Его простые и ясные речи
«Мемуары», написанные специально для Монсеньора и из которых каждый из нас может извлечь большую пользу для себя{63}, являются памятником начального периода правления Людовика XIV; да и к тому же Периньи и Пеллиссон привнесли все-таки какую-то долю своего таланта и стиля в произведение Его Величества. Весьма полезно познакомиться с письмами короля, даже если по ним можно судить скорее о политике в широком смысле этого слова, чем о собственно королевской мысли. Впрочем, если Людовик, подписывая эти письма или заставляя какого-нибудь министра или секретаря их подписывать своим именем «Людовик», полностью берет ответственность за это на себя, нельзя всегда точно доказать, что это было именно то письмо, которое король написал сам. А вот справочник-гид «Как осматривать сады Версаля»{62}, о котором мы уже говорили, — произведение сжатое, четкое, без лирических отступлений, чисто практического характера, без всяких лишних сведений — является, безусловно, трудом самого Людовика XIV, полностью отражающим его стиль.

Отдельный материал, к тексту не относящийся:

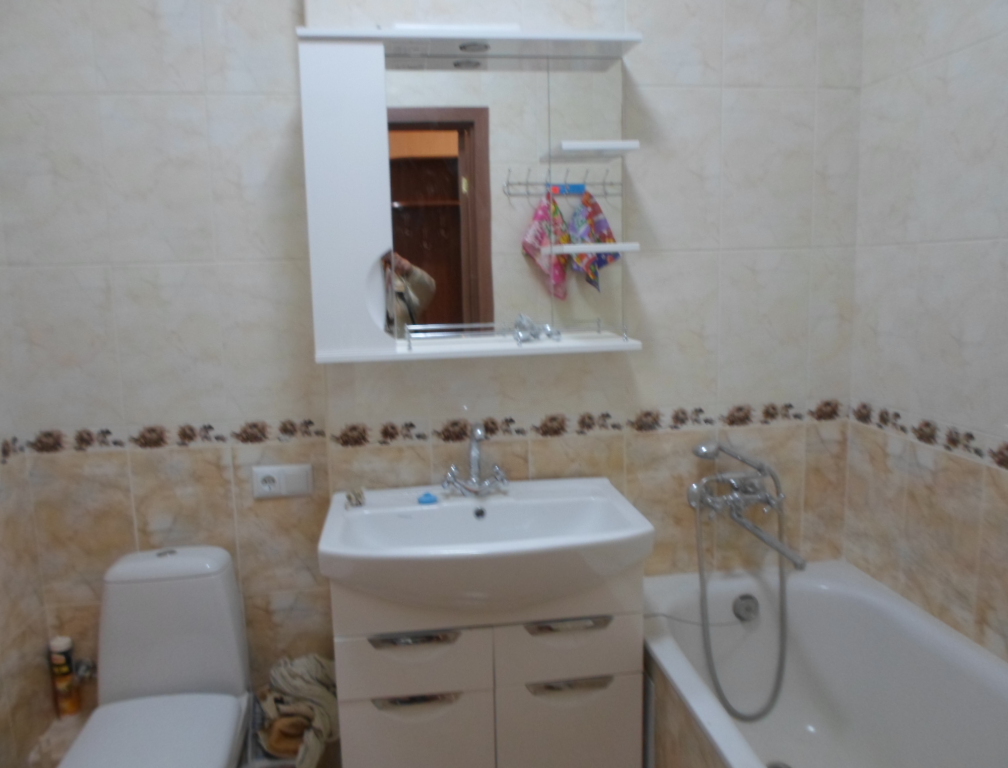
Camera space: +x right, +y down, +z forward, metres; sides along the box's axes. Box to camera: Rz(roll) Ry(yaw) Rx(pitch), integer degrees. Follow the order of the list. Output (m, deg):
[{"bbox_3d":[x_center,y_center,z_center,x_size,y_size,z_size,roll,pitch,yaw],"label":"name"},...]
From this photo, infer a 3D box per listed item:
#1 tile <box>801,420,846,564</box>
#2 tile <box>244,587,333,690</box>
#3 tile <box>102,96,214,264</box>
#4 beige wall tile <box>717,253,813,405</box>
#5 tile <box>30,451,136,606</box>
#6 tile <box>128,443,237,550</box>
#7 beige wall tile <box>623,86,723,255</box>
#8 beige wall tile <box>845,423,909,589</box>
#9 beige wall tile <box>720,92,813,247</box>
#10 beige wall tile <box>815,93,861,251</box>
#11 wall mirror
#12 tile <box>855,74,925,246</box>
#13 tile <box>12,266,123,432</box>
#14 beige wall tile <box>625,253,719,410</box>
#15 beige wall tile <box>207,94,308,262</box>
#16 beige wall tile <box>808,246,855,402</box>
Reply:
[{"bbox_3d":[0.883,0.303,2.044,0.120,0.398,0.010,-2,8,-7],"label":"tile"},{"bbox_3d":[-0.568,0.745,2.008,0.248,0.398,0.010,-2,8,-7],"label":"tile"},{"bbox_3d":[-0.844,-0.498,1.801,0.249,0.399,0.010,-2,8,-7],"label":"tile"},{"bbox_3d":[0.679,-0.148,1.933,0.250,0.402,0.010,-2,8,-8],"label":"beige wall tile"},{"bbox_3d":[-1.053,0.367,1.870,0.231,0.400,0.010,-2,8,-8],"label":"tile"},{"bbox_3d":[-0.815,0.357,1.902,0.250,0.400,0.010,-2,8,-8],"label":"tile"},{"bbox_3d":[0.429,-0.541,1.869,0.250,0.399,0.010,-2,8,-7],"label":"beige wall tile"},{"bbox_3d":[0.958,0.313,1.903,0.010,0.395,0.247,-2,8,-8],"label":"beige wall tile"},{"bbox_3d":[0.669,-0.543,1.880,0.250,0.396,0.010,-2,8,-8],"label":"beige wall tile"},{"bbox_3d":[0.864,-0.558,1.923,0.120,0.399,0.010,-2,8,-7],"label":"beige wall tile"},{"bbox_3d":[-0.065,-0.433,1.739,0.757,0.723,0.158,-2,8,-7],"label":"wall mirror"},{"bbox_3d":[0.941,-0.544,1.808,0.010,0.401,0.246,-2,8,-7],"label":"tile"},{"bbox_3d":[-1.064,-0.090,1.809,0.231,0.402,0.010,-2,8,-8],"label":"tile"},{"bbox_3d":[0.431,-0.138,1.900,0.250,0.402,0.010,-2,8,-8],"label":"beige wall tile"},{"bbox_3d":[-0.589,-0.505,1.820,0.247,0.396,0.010,-2,8,-8],"label":"beige wall tile"},{"bbox_3d":[0.873,-0.161,1.978,0.120,0.399,0.010,-2,8,-7],"label":"beige wall tile"}]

Эта относительная бедность письма не удивляет. Так как король получил образование «изустно», то есть в результате бесед или прослушивания текстов, читаемых его чтецами, он с большей легкостью излагает свои мысли устно, чем письменно. Мы здесь в двойном выигрыше: налицо подлинность и качественность. Аббат де Шуази, у которого было много недостатков, но которого Господь наделил большим умом, об этом рассказывает в своих собственных «Мемуарах»: «Я процитирую для примера полностью все его слова, потому что в них содержится соль того, что им придает силу и изящество. Он действительно король языка и может служить образцом французского красноречия. Ответы, которые он дает на ходу, затмевают все заранее подготовленные речи». Затем он приводит в пример несколько метких слов Людовика XIV, и они так элегантны, что нельзя с уверенностью сказать, принадлежат ли они обязательно королю. Затем аббат-академик делает вывод: «Король, пожалуй, тот человек в государстве, который правильнее всех думает и который изъясняется самым элегантным образом»{24}.
До нас, конечно, не дошли конфиденциальные разговоры, «непастеризованные» диалоги короля с мадам де Ментенон, с его духовником, министрами, слугами, со всей королевской семьей (за исключением его разговоров с Мадам Елизаветой-Шарлоттой{87}). Но то, что сохранилось, бесценно: это речи-миниатюры, которые Людовик XIV предназначал для публикации, произносимые перед своими придворными во время церемониала утреннего туалета, до и после мессы, на обеде, на ужине, реже перед сном. С 1681 по 1715 год маркиз де Сурш, главный прево, и маркиз де Данжо, придворный любимец короля, изо дня в день тщательно записывали все его высказывания-миниатюры. Сохранилось триста девятнадцать таких текстов{25}. Эти высказывания, конечно, — достояние истории, но они не входят в разряд так называемых «исторических крылатых выражений». Крылатые исторические выражения — те, по крайней мере, которые так называются, — редко бывают подлинными, во всяком случае, никогда не бывают сказанными экспромтом. Напротив, когда какой-нибудь Данжо доводит до сведения читателя слова, сказанные Людовиком XIV герцогине де Берри (15 июня 1712 года): «Мы немного полноваты оба, чтобы сидеть в одной коляске», фраза звучит так банально, что веришь в ее подлинность.